Baca Juga: MomWork: Aplikasi Digital untuk Berdayakan Perempuan dari Dapur Rumah
Maka lahirlah fitur baru di aplikasi Ternaknesia, dari semula menawarkan Ternakinvest, kemudian SmartQurban.
“Kurban yang kita kelola berhubungan dengan hasil panen teman-teman peternak. Jadi yang kita invest, kita upayakan untuk kita juga ambil, atau carikan pasar. Jadi outtaker-nya kita, walaupun sebagian mereka,” tuturnya.
Namun, momen Idul Adha hanya berlangsung sekali dalam setahun. Padahal, akses pasar harus dibuka setiap hari. Dari situ, muncullah fitur TernakMart yang membantu penjualan produk harian seperti daging, susu, dan telur.
Ternaknesia berkembang dari tim kecil yang terdiri dari lima orang menjadi lebih dari 60 orang. Sementara, peternak jaringan yang dirangkul sudah mencapai lebih dari 1.500 peternak.
Jumlah pengguna aktif total lebih dari 12.000, yang terdiri dari mereka yang pernah berinvestasi, berkurban, dan konsumen TernakMart.
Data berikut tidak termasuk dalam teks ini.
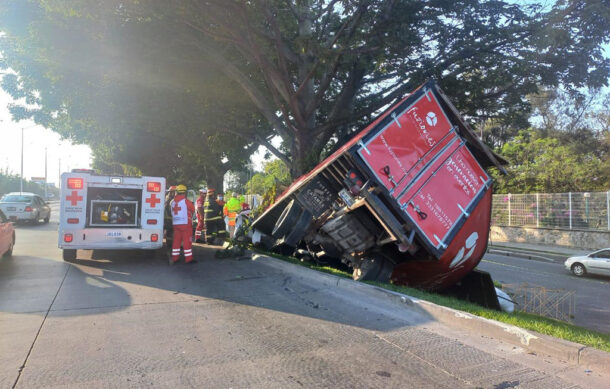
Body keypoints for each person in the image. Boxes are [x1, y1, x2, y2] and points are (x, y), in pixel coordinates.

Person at [169, 184, 196, 264]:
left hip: (176, 224)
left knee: (176, 241)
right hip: (185, 224)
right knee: (187, 241)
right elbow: (193, 209)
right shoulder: (186, 201)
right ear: (185, 193)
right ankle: (188, 259)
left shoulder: (172, 202)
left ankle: (175, 258)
Jumlah dana yang dikelola hingga saat ini mencapai Rp55 miliar, dengan aspek pendanaan yang berbeda-beda, seperti untuk pemeliharaan, proyek kurban yang berlangsung 3-6 bulan, dan pendanaan untuk dagang.
Peternakan dalam Angka
Melihat inovasi yang dilakukan oleh putra bangsa untuk kesejahteraan bersama, sebenarnya bagaimana kondisi peternakan rakyat di Tanah Air saat ini?
Hasil Survei Pertanian Antar Sensus 2018 (SUTAS2018) dalam laporan Badan Pusat Statistik (BPS) yang dirilis pada 2020 menyebutkan, jumlah rumah tangga peternakan di Indonesia mencapai 13,56 juta rumah tangga.
Pada 2014, populasi sapi potong di Indonesia sebesar 14,7 juta ekor dan terus bertumbuh hingga mencapai 17,1 juta ekor pada 2019. Namun pada 2020, jumlahnya diprediksi menurun 1,76%.
Populasi kambing di Indonesia pada 2013 tercatat 13,6 juta ekor dan bergerak perlahan hingga mencapai 15,3 juta ekor pada 2020. Secara regional, populasi kambing tertinggi berada di Pulau Jawa, dengan Provinsi Jawa Timur yang paling banyak memiliki ternak kambing sekitar 4,13 juta ekor.
Meski begitu, kedaulatan pangan belum terlihat karena ketersediaan daging masih defisit. Pada 2020, ketersediaan daging sapi dan kerbau di Indonesia masih mengalami defisit sebesar 294,62 ribu ton.
Baca Juga: Rapel: Ketika Sampah Disulap Jadi Bernilai Melalui Aplikasi Digital
Defisit ini disebabkan rendahnya produksi daging sapi dan kerbau yakni sebesar 422,53 ribu ton. Sementara, kebutuhan akan daging sapi dan kerbau sebesar 717,15 ribu ton.
Defisit tertinggi terjadi di Jawa Barat sebesar 151,31 ribu ton. Menurut BPS, provinsi dengan populasi penduduk tertinggi di Indonesia ini ternyata tidak didukung dengan ketersediaan produksi daging sapi dan kerbau yang mencukupi untuk konsumsi sekitar 49 juta jiwa penduduk.
Di sisi lain, beberapa provinsi mengalami kelebihan produksi atau surplus yang cukup besar terutama di Jawa Timur sebanyak 18,85 ribu ton.